For me, spirituality translating into my music isn’t so literal. I believe that the acknowledgement I now have towards my gift of music has changed in a beautiful way. I know wholeheartedly now that I am just a vessel. There is a line of connection to the celestial world that is sending messages for me to share within music. I know it’s my responsibility to keep that connection as clear as possible and that’s where practice comes in, but it’s not 'just' on me and I feel that. It really explains why I’ll write a song while recording it, listen back after and it’s almost like I didn’t know I was writing the words I was writing.

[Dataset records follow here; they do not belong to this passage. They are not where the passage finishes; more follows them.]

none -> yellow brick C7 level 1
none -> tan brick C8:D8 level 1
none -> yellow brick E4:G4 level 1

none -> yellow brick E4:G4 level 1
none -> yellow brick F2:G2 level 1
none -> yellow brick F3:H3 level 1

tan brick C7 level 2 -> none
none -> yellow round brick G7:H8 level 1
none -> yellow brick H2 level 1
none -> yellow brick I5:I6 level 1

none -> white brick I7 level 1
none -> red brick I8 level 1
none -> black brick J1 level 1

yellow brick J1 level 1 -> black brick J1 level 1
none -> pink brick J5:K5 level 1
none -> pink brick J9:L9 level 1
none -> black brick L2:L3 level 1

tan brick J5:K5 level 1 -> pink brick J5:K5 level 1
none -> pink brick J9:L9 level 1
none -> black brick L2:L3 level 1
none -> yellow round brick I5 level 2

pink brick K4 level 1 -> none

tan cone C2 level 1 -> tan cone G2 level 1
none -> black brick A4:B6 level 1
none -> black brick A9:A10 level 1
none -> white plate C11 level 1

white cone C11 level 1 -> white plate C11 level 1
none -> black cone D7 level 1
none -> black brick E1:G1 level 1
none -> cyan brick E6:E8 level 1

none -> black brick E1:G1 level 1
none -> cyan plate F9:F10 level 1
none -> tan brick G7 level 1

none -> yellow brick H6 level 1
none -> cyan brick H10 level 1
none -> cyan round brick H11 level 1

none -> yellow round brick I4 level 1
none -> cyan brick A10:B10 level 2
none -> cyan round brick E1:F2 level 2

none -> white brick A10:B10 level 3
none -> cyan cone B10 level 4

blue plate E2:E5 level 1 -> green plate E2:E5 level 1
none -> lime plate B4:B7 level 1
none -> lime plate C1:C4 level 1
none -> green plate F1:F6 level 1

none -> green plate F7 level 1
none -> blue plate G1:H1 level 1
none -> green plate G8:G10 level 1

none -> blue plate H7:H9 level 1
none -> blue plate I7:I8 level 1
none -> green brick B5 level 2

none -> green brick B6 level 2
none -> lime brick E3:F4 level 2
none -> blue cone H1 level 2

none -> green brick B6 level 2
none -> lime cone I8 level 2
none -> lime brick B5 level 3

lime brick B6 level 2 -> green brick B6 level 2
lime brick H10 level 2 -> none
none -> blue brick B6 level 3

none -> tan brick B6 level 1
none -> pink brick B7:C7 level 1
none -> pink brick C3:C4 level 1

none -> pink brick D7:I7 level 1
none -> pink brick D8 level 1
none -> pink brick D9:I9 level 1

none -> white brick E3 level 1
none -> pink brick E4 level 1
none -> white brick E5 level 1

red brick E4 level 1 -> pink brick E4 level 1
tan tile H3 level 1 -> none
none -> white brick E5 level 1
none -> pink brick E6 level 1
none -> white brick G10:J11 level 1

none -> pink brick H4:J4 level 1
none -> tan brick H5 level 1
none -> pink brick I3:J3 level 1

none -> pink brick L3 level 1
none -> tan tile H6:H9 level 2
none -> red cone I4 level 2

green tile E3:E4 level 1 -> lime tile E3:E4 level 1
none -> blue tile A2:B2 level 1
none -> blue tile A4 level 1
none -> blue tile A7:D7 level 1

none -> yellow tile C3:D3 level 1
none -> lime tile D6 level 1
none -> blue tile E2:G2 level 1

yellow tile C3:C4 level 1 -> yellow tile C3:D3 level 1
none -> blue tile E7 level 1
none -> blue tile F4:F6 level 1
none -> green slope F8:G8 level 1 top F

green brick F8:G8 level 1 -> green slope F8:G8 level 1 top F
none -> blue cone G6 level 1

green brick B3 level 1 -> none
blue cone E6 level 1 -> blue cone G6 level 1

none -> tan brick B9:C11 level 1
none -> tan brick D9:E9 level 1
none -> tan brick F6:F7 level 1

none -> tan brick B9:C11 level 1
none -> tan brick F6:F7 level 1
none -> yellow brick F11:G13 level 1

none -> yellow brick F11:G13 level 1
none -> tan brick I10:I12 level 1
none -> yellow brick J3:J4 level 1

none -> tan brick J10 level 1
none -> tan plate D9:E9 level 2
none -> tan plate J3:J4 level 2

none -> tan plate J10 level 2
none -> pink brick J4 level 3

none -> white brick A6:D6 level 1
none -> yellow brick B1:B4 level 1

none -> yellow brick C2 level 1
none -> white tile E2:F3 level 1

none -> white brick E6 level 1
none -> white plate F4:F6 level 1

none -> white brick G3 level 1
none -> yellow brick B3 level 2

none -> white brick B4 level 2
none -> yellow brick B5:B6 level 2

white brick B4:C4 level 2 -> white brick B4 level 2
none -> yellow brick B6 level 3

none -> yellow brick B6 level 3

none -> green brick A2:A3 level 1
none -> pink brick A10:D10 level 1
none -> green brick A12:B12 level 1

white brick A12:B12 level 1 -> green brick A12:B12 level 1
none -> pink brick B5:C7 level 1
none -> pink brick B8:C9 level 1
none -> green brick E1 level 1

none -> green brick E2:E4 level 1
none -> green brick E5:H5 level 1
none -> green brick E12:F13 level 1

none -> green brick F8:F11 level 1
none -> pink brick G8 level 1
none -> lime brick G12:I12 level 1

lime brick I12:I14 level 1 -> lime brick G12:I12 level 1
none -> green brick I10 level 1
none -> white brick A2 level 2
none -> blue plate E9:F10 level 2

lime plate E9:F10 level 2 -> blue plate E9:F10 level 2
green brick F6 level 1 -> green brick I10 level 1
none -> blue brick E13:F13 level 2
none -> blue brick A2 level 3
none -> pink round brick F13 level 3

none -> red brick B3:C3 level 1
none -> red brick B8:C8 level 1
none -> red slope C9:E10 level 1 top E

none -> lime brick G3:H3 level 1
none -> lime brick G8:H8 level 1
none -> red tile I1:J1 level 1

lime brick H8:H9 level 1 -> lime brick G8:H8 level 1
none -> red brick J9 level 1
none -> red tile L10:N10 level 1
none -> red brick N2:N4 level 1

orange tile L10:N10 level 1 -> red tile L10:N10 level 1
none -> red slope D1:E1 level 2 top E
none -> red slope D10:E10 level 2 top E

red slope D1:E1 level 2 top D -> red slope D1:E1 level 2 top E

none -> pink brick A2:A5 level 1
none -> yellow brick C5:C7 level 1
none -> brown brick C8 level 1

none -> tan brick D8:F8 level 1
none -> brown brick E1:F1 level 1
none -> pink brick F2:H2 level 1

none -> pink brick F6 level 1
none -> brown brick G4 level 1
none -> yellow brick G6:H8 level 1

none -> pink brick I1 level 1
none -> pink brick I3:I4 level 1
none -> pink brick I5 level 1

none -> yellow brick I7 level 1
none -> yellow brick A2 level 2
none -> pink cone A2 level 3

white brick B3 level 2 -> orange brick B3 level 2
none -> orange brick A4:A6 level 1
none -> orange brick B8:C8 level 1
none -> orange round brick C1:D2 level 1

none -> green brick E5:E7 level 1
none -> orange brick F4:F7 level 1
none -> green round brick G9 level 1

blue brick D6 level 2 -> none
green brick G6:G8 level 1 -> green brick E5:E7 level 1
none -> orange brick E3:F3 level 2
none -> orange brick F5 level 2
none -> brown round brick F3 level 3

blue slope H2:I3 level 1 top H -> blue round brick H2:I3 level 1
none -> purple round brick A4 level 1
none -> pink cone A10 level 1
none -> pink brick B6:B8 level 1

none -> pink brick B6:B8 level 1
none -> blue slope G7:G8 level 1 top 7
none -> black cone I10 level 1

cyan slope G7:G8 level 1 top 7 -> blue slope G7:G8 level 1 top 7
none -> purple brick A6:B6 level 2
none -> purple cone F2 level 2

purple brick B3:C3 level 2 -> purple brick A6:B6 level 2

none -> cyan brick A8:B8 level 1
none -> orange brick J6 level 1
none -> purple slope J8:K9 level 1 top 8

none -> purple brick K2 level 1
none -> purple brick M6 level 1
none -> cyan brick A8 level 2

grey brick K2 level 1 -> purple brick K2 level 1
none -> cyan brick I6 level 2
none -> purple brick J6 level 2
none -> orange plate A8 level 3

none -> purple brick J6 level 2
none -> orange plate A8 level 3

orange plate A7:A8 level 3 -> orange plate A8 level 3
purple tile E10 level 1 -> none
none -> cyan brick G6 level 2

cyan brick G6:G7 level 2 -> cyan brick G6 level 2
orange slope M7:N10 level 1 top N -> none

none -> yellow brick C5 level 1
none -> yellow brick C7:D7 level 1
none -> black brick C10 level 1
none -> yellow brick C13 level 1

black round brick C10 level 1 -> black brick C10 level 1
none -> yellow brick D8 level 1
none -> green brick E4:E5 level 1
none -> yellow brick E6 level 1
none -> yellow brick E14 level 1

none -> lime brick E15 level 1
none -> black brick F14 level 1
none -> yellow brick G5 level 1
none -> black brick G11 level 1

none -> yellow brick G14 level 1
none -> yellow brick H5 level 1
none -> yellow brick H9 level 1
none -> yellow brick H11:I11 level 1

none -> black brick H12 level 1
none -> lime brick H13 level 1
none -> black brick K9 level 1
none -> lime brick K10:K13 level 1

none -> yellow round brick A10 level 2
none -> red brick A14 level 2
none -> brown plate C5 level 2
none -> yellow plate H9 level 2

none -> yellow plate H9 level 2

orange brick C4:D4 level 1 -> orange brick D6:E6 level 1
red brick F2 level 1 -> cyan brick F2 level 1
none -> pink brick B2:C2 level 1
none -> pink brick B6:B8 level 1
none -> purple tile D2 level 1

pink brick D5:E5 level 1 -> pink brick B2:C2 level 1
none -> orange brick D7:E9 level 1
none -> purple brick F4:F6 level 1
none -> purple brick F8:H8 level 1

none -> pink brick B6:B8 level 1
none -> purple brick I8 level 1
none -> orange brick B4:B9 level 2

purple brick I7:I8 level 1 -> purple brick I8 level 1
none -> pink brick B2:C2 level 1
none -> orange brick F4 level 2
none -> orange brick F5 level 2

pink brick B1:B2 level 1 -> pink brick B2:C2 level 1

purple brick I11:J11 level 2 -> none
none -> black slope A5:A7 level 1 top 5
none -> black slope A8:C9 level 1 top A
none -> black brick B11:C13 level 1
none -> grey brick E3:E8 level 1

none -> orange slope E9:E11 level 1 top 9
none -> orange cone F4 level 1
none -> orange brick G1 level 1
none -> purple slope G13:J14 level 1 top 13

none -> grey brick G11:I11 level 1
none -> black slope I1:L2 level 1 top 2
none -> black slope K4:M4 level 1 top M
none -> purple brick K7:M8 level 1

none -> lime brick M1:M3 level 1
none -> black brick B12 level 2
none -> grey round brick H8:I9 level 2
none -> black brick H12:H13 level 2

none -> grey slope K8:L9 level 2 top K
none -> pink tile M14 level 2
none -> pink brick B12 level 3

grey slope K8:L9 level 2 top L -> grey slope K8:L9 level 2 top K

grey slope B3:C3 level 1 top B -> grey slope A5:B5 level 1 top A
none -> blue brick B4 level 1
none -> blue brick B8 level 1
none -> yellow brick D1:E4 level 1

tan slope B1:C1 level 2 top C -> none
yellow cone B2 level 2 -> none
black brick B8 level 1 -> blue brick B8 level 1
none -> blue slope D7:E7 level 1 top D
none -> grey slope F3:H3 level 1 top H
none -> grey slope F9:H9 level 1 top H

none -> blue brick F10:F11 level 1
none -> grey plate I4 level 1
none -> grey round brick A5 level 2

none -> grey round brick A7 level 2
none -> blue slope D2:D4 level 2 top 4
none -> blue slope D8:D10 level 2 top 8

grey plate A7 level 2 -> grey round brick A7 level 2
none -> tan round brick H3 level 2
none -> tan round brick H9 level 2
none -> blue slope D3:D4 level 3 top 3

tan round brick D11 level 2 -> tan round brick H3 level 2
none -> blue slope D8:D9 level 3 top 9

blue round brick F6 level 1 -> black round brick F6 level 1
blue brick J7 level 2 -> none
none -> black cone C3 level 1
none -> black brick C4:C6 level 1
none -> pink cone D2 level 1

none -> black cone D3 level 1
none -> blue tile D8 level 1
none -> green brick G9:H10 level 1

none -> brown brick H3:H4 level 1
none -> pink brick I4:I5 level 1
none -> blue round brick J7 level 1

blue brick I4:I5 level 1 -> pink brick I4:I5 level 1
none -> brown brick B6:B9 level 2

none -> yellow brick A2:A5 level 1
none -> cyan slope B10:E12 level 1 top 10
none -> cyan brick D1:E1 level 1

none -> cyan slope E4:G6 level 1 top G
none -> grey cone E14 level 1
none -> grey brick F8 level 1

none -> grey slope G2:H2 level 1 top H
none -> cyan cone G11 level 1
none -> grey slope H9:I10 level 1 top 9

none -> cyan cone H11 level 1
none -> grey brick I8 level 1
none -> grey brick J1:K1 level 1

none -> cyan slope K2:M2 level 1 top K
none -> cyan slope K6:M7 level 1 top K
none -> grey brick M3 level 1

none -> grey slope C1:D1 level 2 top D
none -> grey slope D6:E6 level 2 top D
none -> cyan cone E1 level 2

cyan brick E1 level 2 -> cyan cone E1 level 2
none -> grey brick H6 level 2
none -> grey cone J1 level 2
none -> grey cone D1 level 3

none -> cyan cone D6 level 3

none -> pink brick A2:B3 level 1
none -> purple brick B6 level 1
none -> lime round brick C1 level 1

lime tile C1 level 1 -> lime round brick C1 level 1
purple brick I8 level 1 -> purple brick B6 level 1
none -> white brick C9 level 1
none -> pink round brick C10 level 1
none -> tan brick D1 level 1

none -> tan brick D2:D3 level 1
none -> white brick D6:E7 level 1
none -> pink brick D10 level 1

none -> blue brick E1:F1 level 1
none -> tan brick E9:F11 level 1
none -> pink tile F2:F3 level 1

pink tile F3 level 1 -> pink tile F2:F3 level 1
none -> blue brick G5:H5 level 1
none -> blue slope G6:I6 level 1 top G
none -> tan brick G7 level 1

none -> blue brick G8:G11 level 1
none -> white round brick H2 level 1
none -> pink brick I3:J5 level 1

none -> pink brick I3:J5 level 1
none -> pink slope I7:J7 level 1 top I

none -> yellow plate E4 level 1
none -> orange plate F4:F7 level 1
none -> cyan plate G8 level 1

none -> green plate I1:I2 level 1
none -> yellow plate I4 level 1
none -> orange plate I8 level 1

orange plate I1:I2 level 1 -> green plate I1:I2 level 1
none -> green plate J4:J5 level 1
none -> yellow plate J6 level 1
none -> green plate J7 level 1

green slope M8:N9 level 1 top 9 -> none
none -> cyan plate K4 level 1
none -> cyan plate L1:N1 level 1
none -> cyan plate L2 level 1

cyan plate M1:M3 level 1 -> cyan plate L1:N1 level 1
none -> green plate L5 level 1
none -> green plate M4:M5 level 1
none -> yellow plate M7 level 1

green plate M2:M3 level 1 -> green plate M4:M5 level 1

I’ve been writing for years and I’m still shocked sometimes at how it comes together because It’s never planned. It’s hard to explain, but yes I’m aware that I’m just a messenger in the art of music. How it translates to my music, is that as I’m learning to let go of this false pressure that it’s just me, alone in this.
Got Em was written back in 2017, yet it was released earlier this year. What’s the process like from the origin of writing down the lyrics to releasing it into the world?
Some songs come out right away once written, some don’t. I would often feel completely broken when my song’s would be held hostage due to this or that. However, I’m realising day by day that timing is everything. It’s funny that Got Em has just came out after almost 5 years of me listening to it over and over again, yet it feels so right to be out in 2021. It even sounds different to me now that it’s out. It’s such a weird and beautiful thing.
You’re currently LA based, grew up in Toronto, but were born in the UK, is that right? How has the move influenced your sound?
Let’s add Jamaica in this mix (laughs). I just feel that being immersed in all of these diverse cultures explains why I'm able to adapt to different soundscapes so effortlessly. I’ve heard them all, I’ve loved them all and I've truly lived them all.
You’ve worked alongside some major names in the past, Childish Gambino and Jessie Ware to name just two, and have built up an impressive repertoire of material throughout your career. Who’s next on the cards for you to collaborate with?
Honestly, I would like to say Pharrell, Disclosure, Kaytranada, Tame Impala, Hoody and The Weeknd, there are so many more that I love too. But I’ll tell you this, If I could only work with producer-artists KLSH, Machinedrum and Jimmy Edgar for the rest of my life, I promise you I’d be perfectly fine.
The past year has of course been different for a multitude of reasons, and the live music scene for instance has had to adapt in such a huge way. How have you found the adaption to more virtual performances?
I’m about to step into these virtual performances now as my music is finally moving around, so we will see! I’m sure it’ll be just as fun and interesting but in a new way. Human interaction is priceless and creates a beautiful dynamic to performances for both the fans and the artist, but we just have to make it work until we have that option again.
It’s been such a loss having not experienced any live music for what now feels like an inordinate amount of time, what are you most looking forward to when things return to a bit of normality?
I’m looking forward to not wearing these 3 sets of sweatpants I've been wearing throughout the pandemic. I’m also looking forward to breathing oxygen in full again and hopefully being able to perform at some massive music festivals, seeing swarms of people blissfully living their lives in the music.
What are your hopes or plans for the future?
I’m not really big on speaking to specifics on future plans before they come to fruition, but I'll say this. My plans are to keep making fire music, big money and living my best life.